Work required
Update the Back Off Cupids article starting at "- Origin: San" and ending at "in his garage." so that "garage" reads "basement".

Excerpt to read
- Origin: San Diego, California, U.S.
- Genres: Rock and roll, post punk
- Years active: 1994, 1999
- Label: Drunken Fish
- Past members: John Reis Jason Crane Paul O'Beirne

= Back Off Cupids =

Back Off Cupids was the name of a solo musical project by the San Diego, California musician John Reis. The project took place in 1994, in between sessions with Reis' bands Drive Like Jehu and Rocket from the Crypt. Rocket from the Crypt horn players Jason Crane and Paul O'Beirne were also involved in the project, though the vast majority of the recording was conducted by Reis. Recording took place with friend and fellow musician Gar Wood in his garage.

The music produced by Back Off Cupids was significantly different from Reis' other musical endeavors. While his previous groups had explored genres such as rock and roll, post punk, and post-hardcore in an aggressive fashion, Back Off Cupids was slower, mostly instrumental, and to a certain degree free-form. It most closely resembles Drive Like Jehu in its complexity and intricate song structures, but lacks the aggression and raspy vocals of that group. In a 2000 review, Reed Jackson called the sound "strange, but affecting" and "reeking of noir and adult discomfort".

[Extracted page text data]
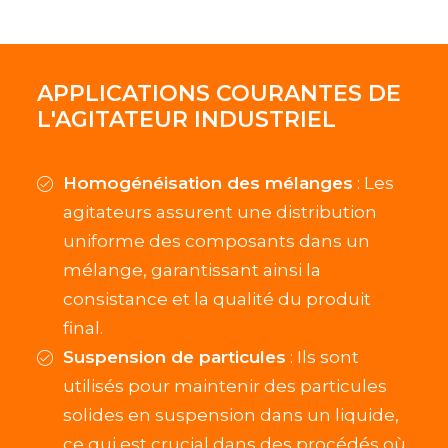
APPLICATIONS COURANTES DE
L'AGITATEUR INDUSTRIEL
Homogénéisation des mélanges
: Les
agitateurs assurent une distribution
uniforme des composants dans un
mélange, garantissant ainsi la
consistance et la qualité du produit
final.
Suspension de particules
: Ils sont
utilisés pour maintenir des particules
solides en suspension dans un liquide,
ce qui est crucial dans des procédés où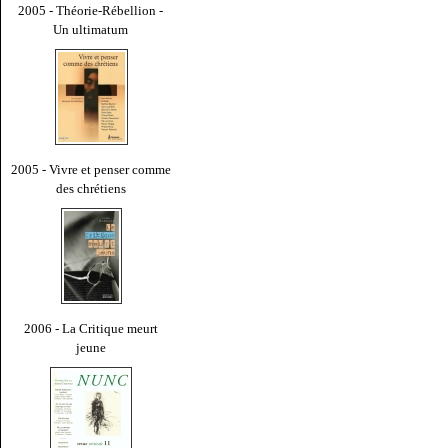
2005 - Théorie-Rébellion -
Un ultimatum
2005 - Vivre et penser comme
des chrétiens
2006 - La Critique meurt
jeune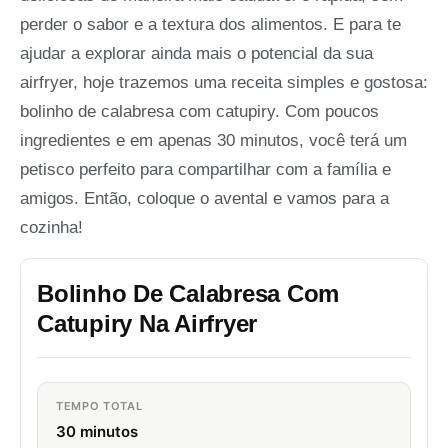
perder o sabor e a textura dos alimentos. E para te
ajudar a explorar ainda mais o potencial da sua
airfryer, hoje trazemos uma receita simples e gostosa:
bolinho de calabresa com catupiry. Com poucos
ingredientes e em apenas 30 minutos, você terá um
petisco perfeito para compartilhar com a família e
amigos. Então, coloque o avental e vamos para a
cozinha!
Bolinho De Calabresa Com
Catupiry Na Airfryer
TEMPO TOTAL
30 minutos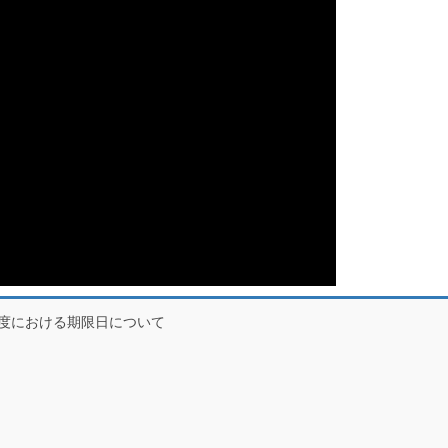
度における期限日について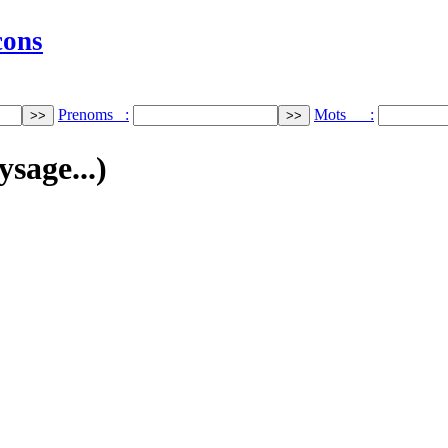
cons
Prenoms :
Mots :
ysage...)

Exercise answer
- Origin: San Diego, California, U.S.
- Genres: Rock and roll, post punk
- Years active: 1994, 1999
- Label: Drunken Fish
- Past members: John Reis Jason Crane Paul O'Beirne

= Back Off Cupids =

Back Off Cupids was the name of a solo musical project by the San Diego, California musician John Reis. The project took place in 1994, in between sessions with Reis' bands Drive Like Jehu and Rocket from the Crypt. Rocket from the Crypt horn players Jason Crane and Paul O'Beirne were also involved in the project, though the vast majority of the recording was conducted by Reis. Recording took place with friend and fellow musician Gar Wood in his basement.